Professor Thomas Kane

Walter H. Gale Professor of Education, Harvard Graduate School of Education

Expertise

Effective teaching, Elementary and secondary education policy, Financial aid for college, The role of philanthropy in educational innovation

Focus by region

North America

Shaping the future of education policy

“Given the number of national governments describing education as their ‘most important domestic policy challenge,’ it is striking that there are so few international efforts to stimulate and support innovation in education. Perhaps that is one reason for the slow pace of progress many nations have seen! The Yidan Council could draw up a blueprint for future efforts to pilot and test educational innovation internationally.”

— Professor Thomas Kane

 

Professor Thomas Kane is an economist and Walter H. Gale Professor of Education at the Harvard Graduate School of Education. He is founder and faculty director of the Center for Education Policy Research, a university-wide research center that works with school districts and state agencies on pressing education policy issues.

His research has influenced policymaking on a number of education policy topics, including the design of school accountability systems, charter schools, teacher evaluation, financial aid for college, college admissions, remediation and labor market outcomes for post secondary students.

Between 2009 and 2013, he directed the Measures of Effective Teaching project for the Bill & Melinda Gates Foundation. Involving 3000 teachers in multiple cities, the project has inspired policy reforms and research in the U.S. and internationally. From 1995 to 1996, he served as the senior economist for labor, education, and welfare policy issues within President William Clinton’s Council of Economic Advisers. From 1991 through 2000, he was a faculty member at the Kennedy School of Government. Kane has also been a professor of public policy at UCLA and has held visiting fellowships at the Brookings Institution and the Hoover Institution at Stanford University.

Achievements

Involving practitioners at the root of research

Professor Kane is committed to helping governments test their ideas for improving education.   As with pharmaceuticals, the way students learn is just too complex to anticipate every obstacle and unintended side effect.  In any country, the pace of progress will be driven by its ability to identify the small subset of reform ideas that actually work as the experts hope.

Between 2009 and 2013, Professor Kane directed the Measures of Effective Teaching (MET) project for the Bill and Melinda Gates Foundation.  For decades, research has shown that some teachers are more effective than others.  The problem has always been identifying the teaching practices that the most effective teachers are using.  By collecting video in 3000 teachers’ classrooms, the project sought to build a bridge between the research on teachers’ impacts and hypotheses about effective teaching practices, such as how teachers ask questions in class, how teachers manage behavior, etc.

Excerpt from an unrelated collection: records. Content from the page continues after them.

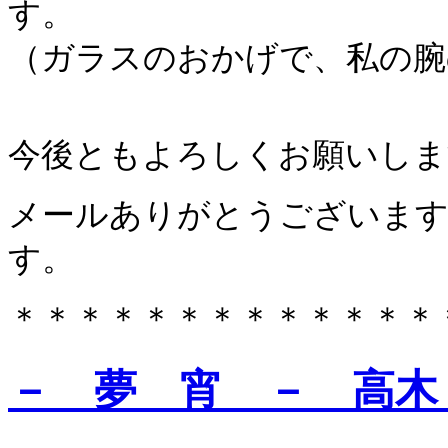
す。
（ガラスのおかげで、私の腕
今後ともよろしくお願いしま
メールありがとうございま
す。
＊＊＊＊＊＊＊＊＊＊＊＊＊
－ 夢 宵 － 高木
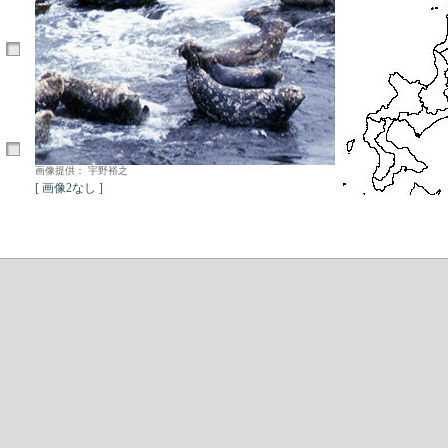
画像提供： 宇野裕之
[ 画像2なし ]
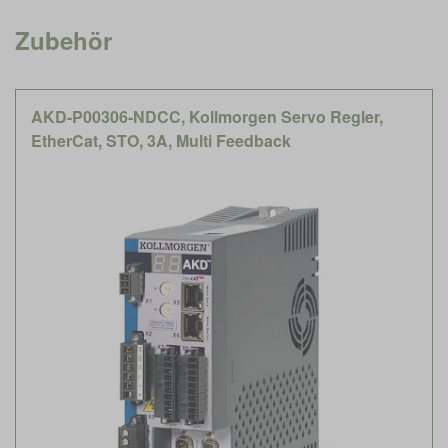
Zubehör
AKD-P00306-NDCC, Kollmorgen Servo Regler,
EtherCat, STO, 3A, Multi Feedback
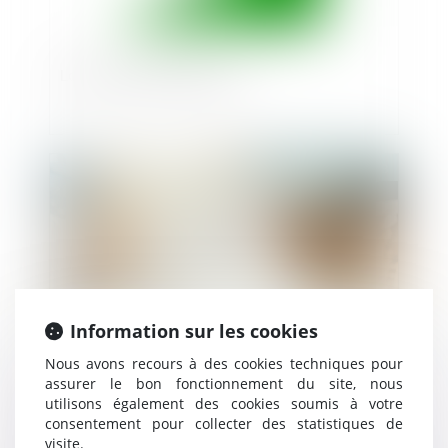
Loi avenir professionnel
Publié le :
18/10/2018
Information sur les cookies
Nous avons recours à des cookies techniques pour
assurer le bon fonctionnement du site, nous
Incidences du projet de loi Egalim en
utilisons également des cookies soumis à votre
matière de distribution et de concurrence
consentement pour collecter des statistiques de
visite.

The MET project has laid the foundation for an empirically grounded, common vocabulary for effective teaching practice.  The findings have inspired reforms to the way teachers are developed and rewarded in the United States, as well as in many other countries, such as Mexico, Peru, Ecuador, Chile, Argentina, Brazil, and Jordan.  Video is increasingly used as a tool for providing feedback to teachers, who benefit from watching their students’ reactions to their own teaching.

Inspired by the MET project, the OECD has launched an effort to collect video on teaching practices within and across countries and to link those practices to achievement gains in different classrooms.

Professor Kane’s work continues to influence policy-making across a wide range of topics, including the design of school accountability systems, charter schools, teacher evaluation, financial aid for college, college admissions, remediation and community colleges.